Activity:
Restate every line of the data word for word, except for the images.

Given information:
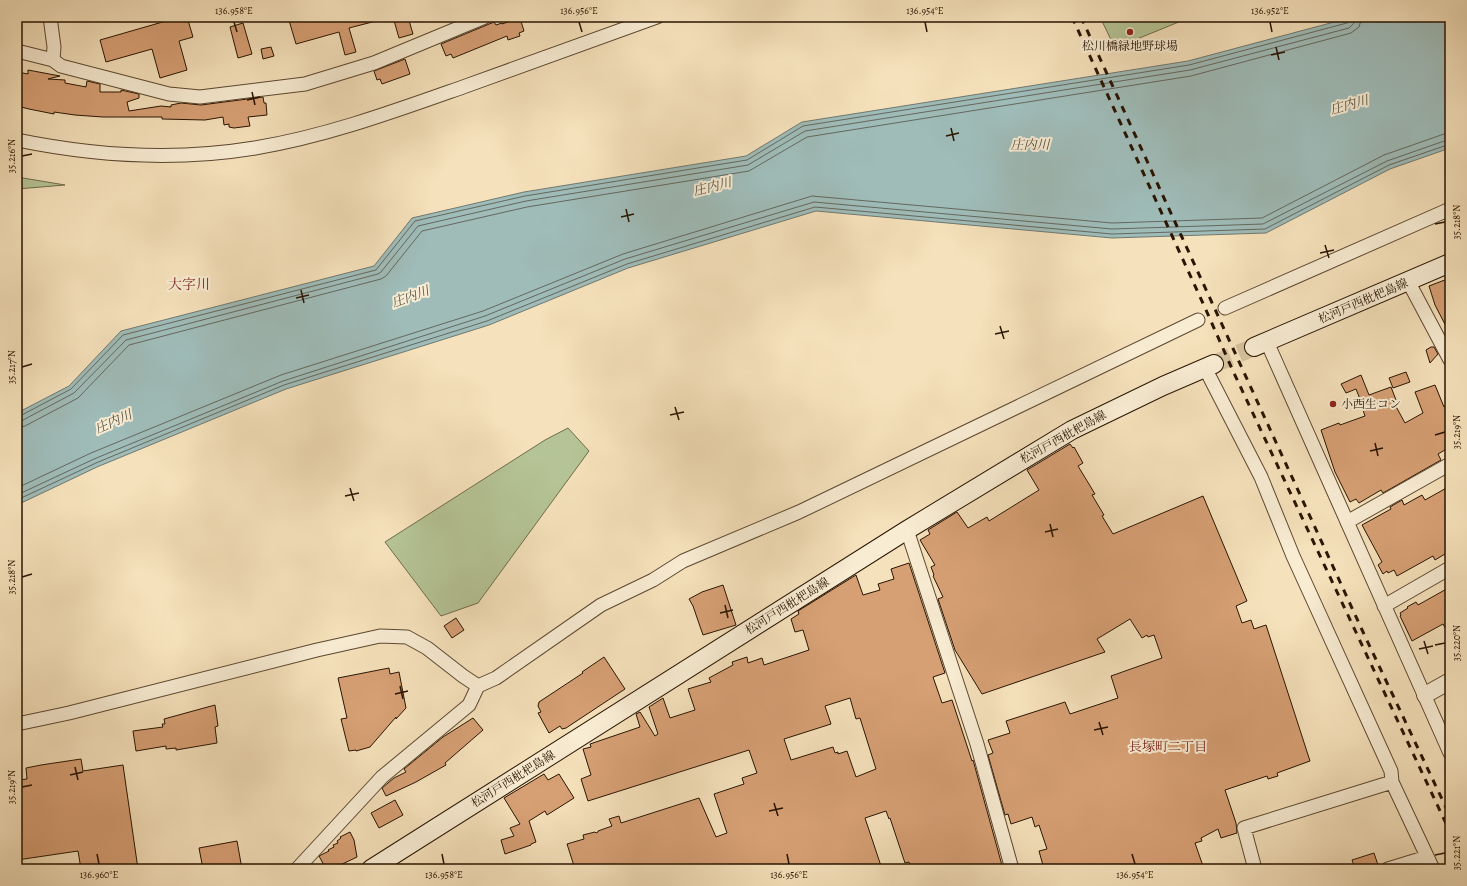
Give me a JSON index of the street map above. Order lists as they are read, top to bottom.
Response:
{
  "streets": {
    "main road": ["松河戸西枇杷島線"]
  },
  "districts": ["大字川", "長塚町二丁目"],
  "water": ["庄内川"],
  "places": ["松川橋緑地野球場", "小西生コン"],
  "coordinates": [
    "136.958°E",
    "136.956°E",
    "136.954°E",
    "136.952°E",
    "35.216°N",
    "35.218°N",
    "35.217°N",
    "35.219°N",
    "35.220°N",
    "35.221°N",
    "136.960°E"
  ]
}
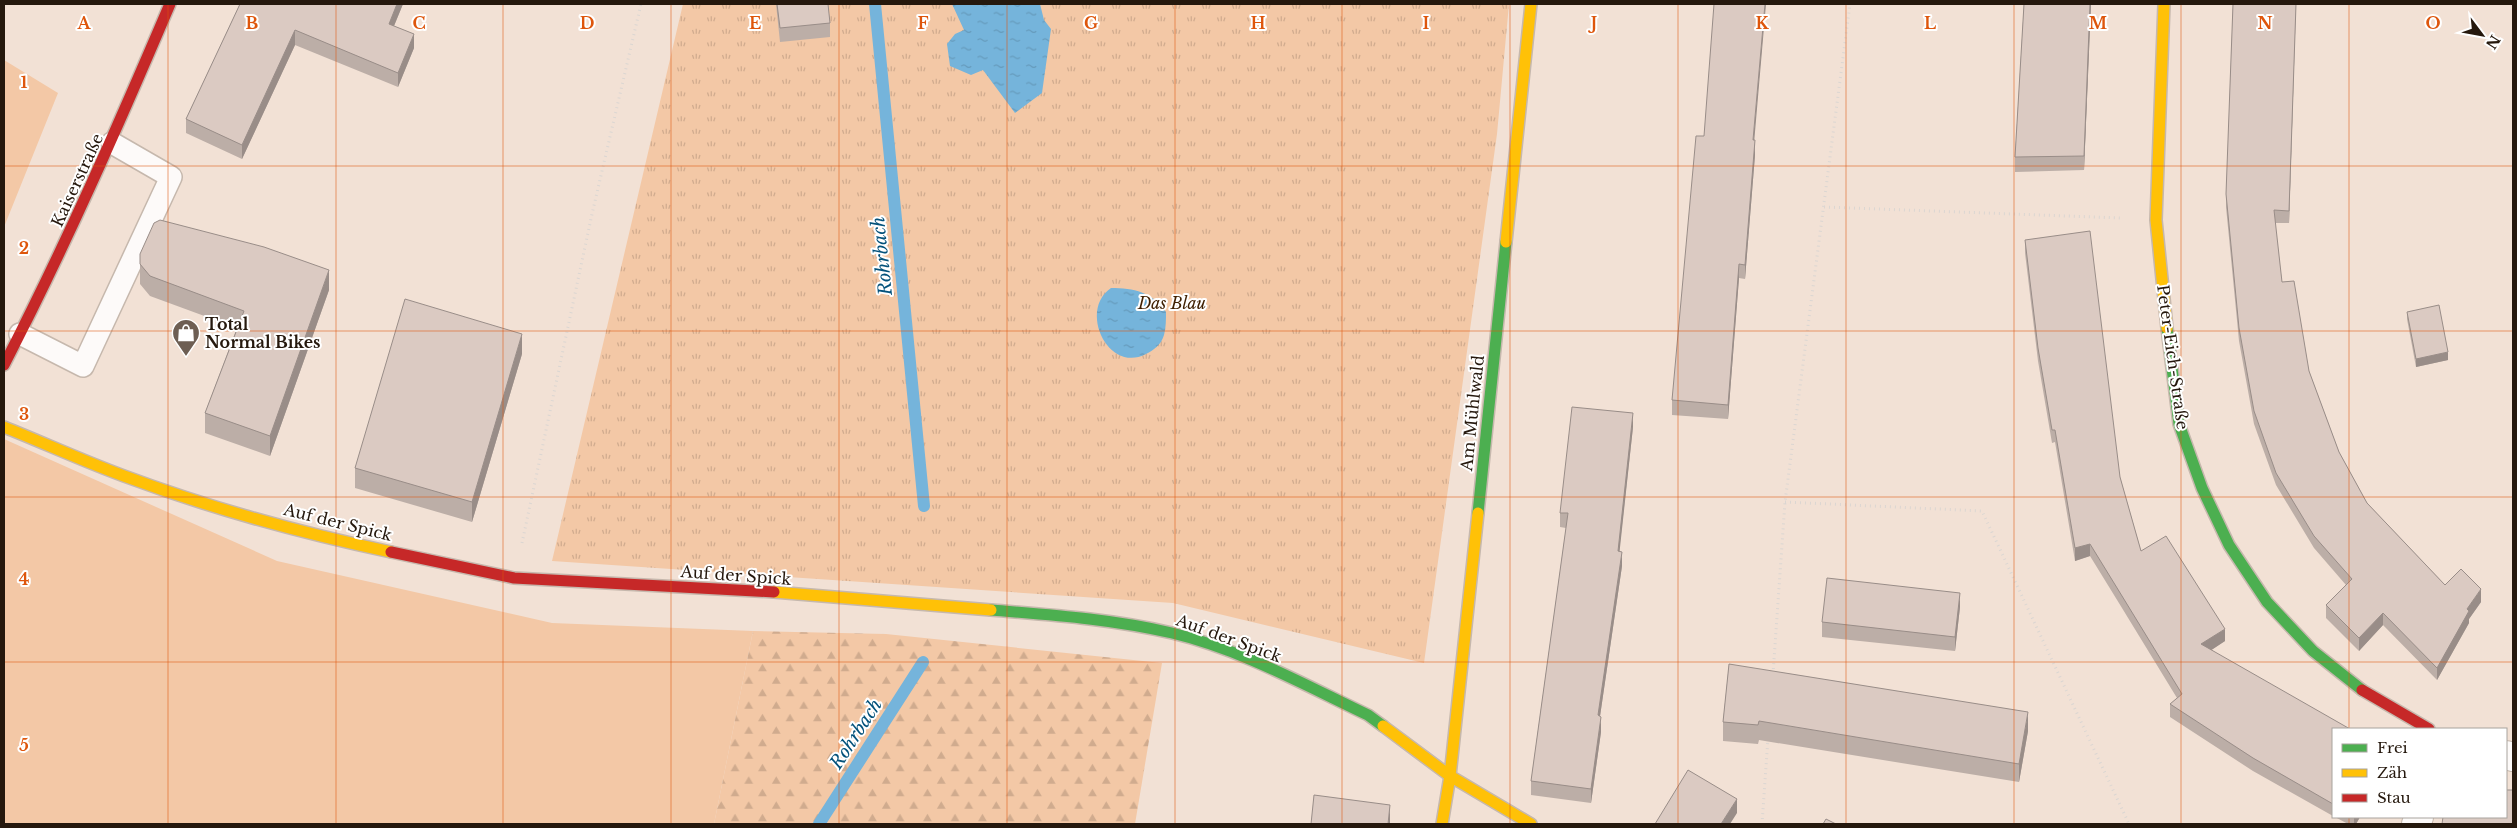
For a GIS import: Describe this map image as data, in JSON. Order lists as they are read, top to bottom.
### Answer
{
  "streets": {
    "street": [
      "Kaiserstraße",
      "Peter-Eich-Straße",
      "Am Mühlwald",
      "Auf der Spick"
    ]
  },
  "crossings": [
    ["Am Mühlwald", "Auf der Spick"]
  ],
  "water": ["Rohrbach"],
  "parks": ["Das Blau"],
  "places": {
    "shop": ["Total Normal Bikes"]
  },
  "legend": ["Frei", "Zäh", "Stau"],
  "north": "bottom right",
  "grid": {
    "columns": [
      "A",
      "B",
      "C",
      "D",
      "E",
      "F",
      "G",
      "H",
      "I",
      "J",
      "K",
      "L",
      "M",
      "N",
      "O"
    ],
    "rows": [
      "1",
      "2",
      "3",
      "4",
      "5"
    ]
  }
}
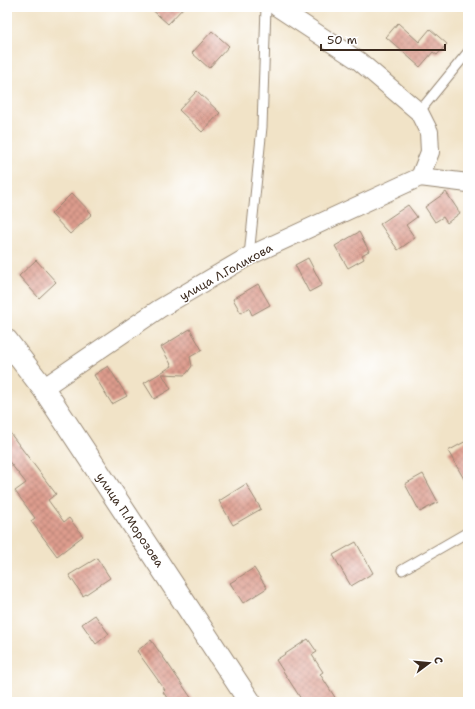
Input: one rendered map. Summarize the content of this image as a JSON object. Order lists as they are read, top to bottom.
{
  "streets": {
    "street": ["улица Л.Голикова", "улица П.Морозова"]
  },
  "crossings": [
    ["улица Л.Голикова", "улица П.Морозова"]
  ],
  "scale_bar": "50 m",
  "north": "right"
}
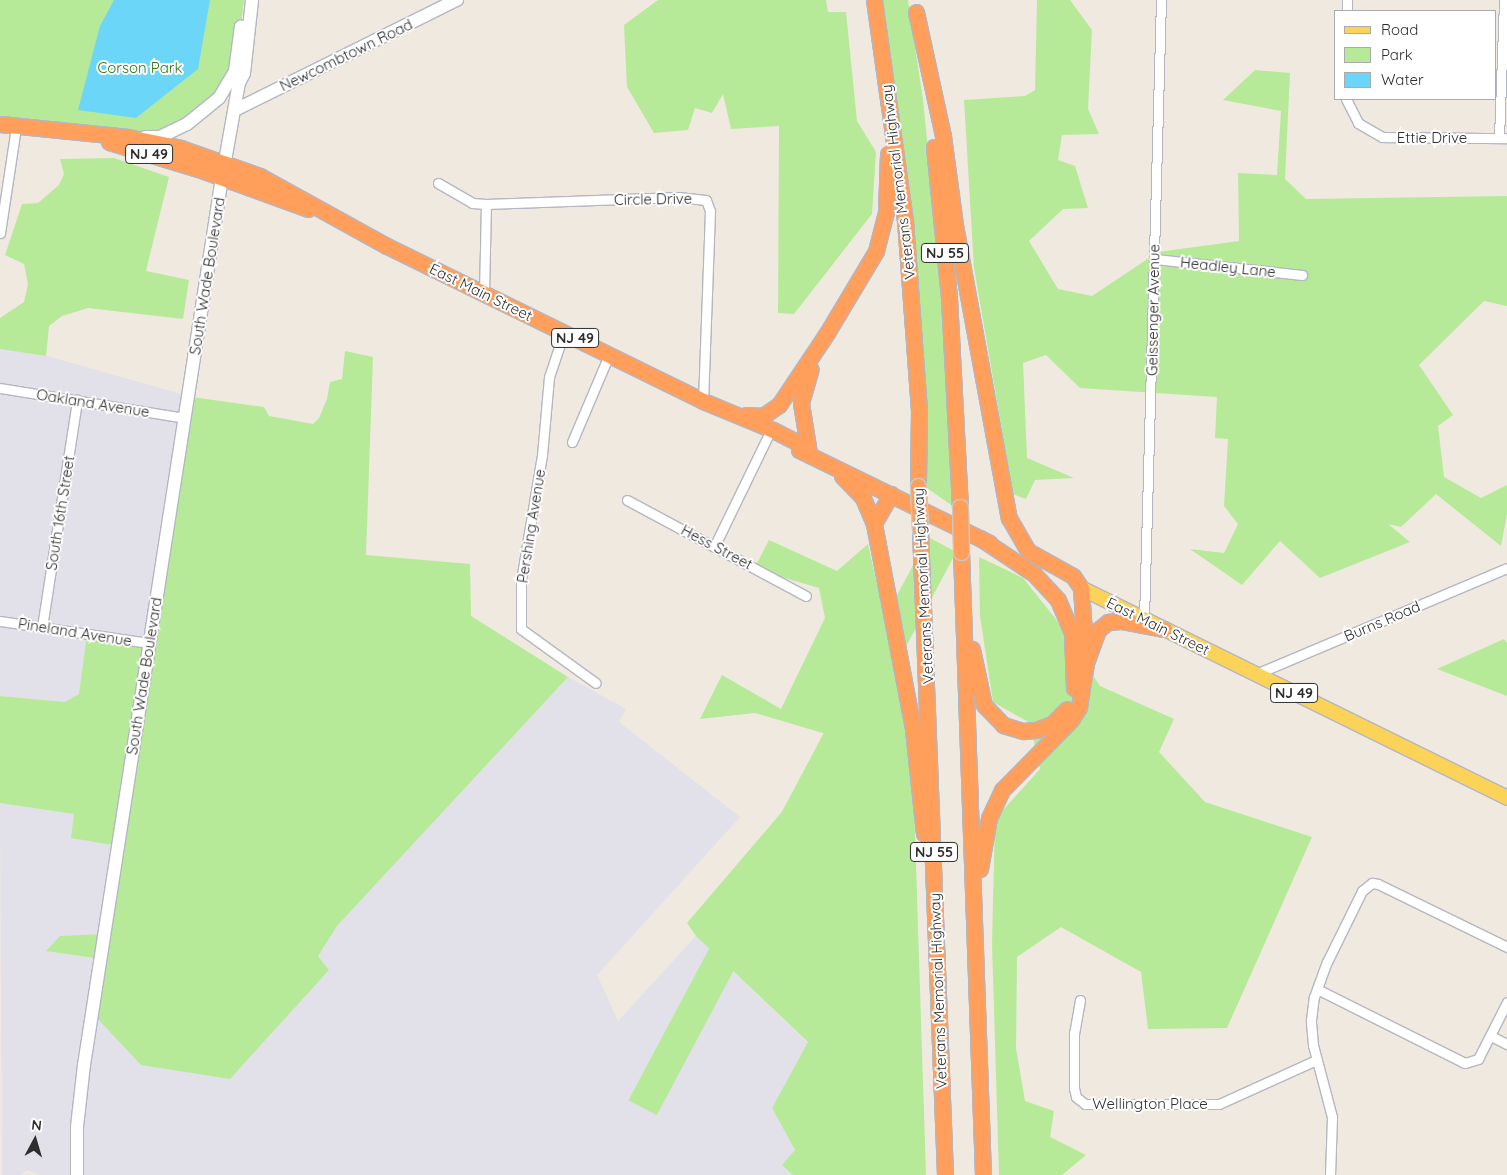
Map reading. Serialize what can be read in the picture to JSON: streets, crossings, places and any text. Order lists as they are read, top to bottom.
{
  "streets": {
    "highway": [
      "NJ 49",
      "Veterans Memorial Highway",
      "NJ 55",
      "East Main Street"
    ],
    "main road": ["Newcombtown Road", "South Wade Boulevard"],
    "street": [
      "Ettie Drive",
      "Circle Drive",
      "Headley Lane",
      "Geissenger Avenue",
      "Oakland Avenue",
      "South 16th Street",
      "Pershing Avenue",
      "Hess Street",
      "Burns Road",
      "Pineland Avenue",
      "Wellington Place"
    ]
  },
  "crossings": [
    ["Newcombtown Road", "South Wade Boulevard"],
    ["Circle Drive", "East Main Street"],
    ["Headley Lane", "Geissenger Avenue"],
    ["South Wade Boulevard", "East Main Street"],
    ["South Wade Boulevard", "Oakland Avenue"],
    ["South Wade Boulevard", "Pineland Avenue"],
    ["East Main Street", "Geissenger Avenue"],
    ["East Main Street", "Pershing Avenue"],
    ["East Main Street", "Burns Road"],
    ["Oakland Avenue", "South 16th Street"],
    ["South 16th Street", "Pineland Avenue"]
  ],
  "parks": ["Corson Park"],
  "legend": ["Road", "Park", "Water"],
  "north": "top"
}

Worked solution:
Give me a JSON index of the street map above. Order lists as they are read, top to bottom.
Response:
{
  "streets": {
    "main road": ["松河戸西枇杷島線"]
  },
  "districts": ["大字川", "長塚町二丁目"],
  "water": ["庄内川"],
  "places": ["松川橋緑地野球場", "小西生コン"],
  "coordinates": [
    "136.958°E",
    "136.956°E",
    "136.954°E",
    "136.952°E",
    "35.216°N",
    "35.218°N",
    "35.217°N",
    "35.219°N",
    "35.220°N",
    "35.221°N",
    "136.960°E"
  ]
}
For a GIS import: Describe this map image as data, in JSON. Order lists as they are read, top to bottom.
### Answer
{
  "streets": {
    "street": [
      "Kaiserstraße",
      "Peter-Eich-Straße",
      "Am Mühlwald",
      "Auf der Spick"
    ]
  },
  "crossings": [
    ["Am Mühlwald", "Auf der Spick"]
  ],
  "water": ["Rohrbach"],
  "parks": ["Das Blau"],
  "places": {
    "shop": ["Total Normal Bikes"]
  },
  "legend": ["Frei", "Zäh", "Stau"],
  "north": "bottom right",
  "grid": {
    "columns": [
      "A",
      "B",
      "C",
      "D",
      "E",
      "F",
      "G",
      "H",
      "I",
      "J",
      "K",
      "L",
      "M",
      "N",
      "O"
    ],
    "rows": [
      "1",
      "2",
      "3",
      "4",
      "5"
    ]
  }
}
Input: one rendered map. Summarize the content of this image as a JSON object. Order lists as they are read, top to bottom.
{
  "streets": {
    "street": ["улица Л.Голикова", "улица П.Морозова"]
  },
  "crossings": [
    ["улица Л.Голикова", "улица П.Морозова"]
  ],
  "scale_bar": "50 m",
  "north": "right"
}
Map reading. Serialize what can be read in the picture to JSON: streets, crossings, places and any text. Order lists as they are read, top to bottom.
{
  "streets": {
    "highway": [
      "NJ 49",
      "Veterans Memorial Highway",
      "NJ 55",
      "East Main Street"
    ],
    "main road": ["Newcombtown Road", "South Wade Boulevard"],
    "street": [
      "Ettie Drive",
      "Circle Drive",
      "Headley Lane",
      "Geissenger Avenue",
      "Oakland Avenue",
      "South 16th Street",
      "Pershing Avenue",
      "Hess Street",
      "Burns Road",
      "Pineland Avenue",
      "Wellington Place"
    ]
  },
  "crossings": [
    ["Newcombtown Road", "South Wade Boulevard"],
    ["Circle Drive", "East Main Street"],
    ["Headley Lane", "Geissenger Avenue"],
    ["South Wade Boulevard", "East Main Street"],
    ["South Wade Boulevard", "Oakland Avenue"],
    ["South Wade Boulevard", "Pineland Avenue"],
    ["East Main Street", "Geissenger Avenue"],
    ["East Main Street", "Pershing Avenue"],
    ["East Main Street", "Burns Road"],
    ["Oakland Avenue", "South 16th Street"],
    ["South 16th Street", "Pineland Avenue"]
  ],
  "parks": ["Corson Park"],
  "legend": ["Road", "Park", "Water"],
  "north": "top"
}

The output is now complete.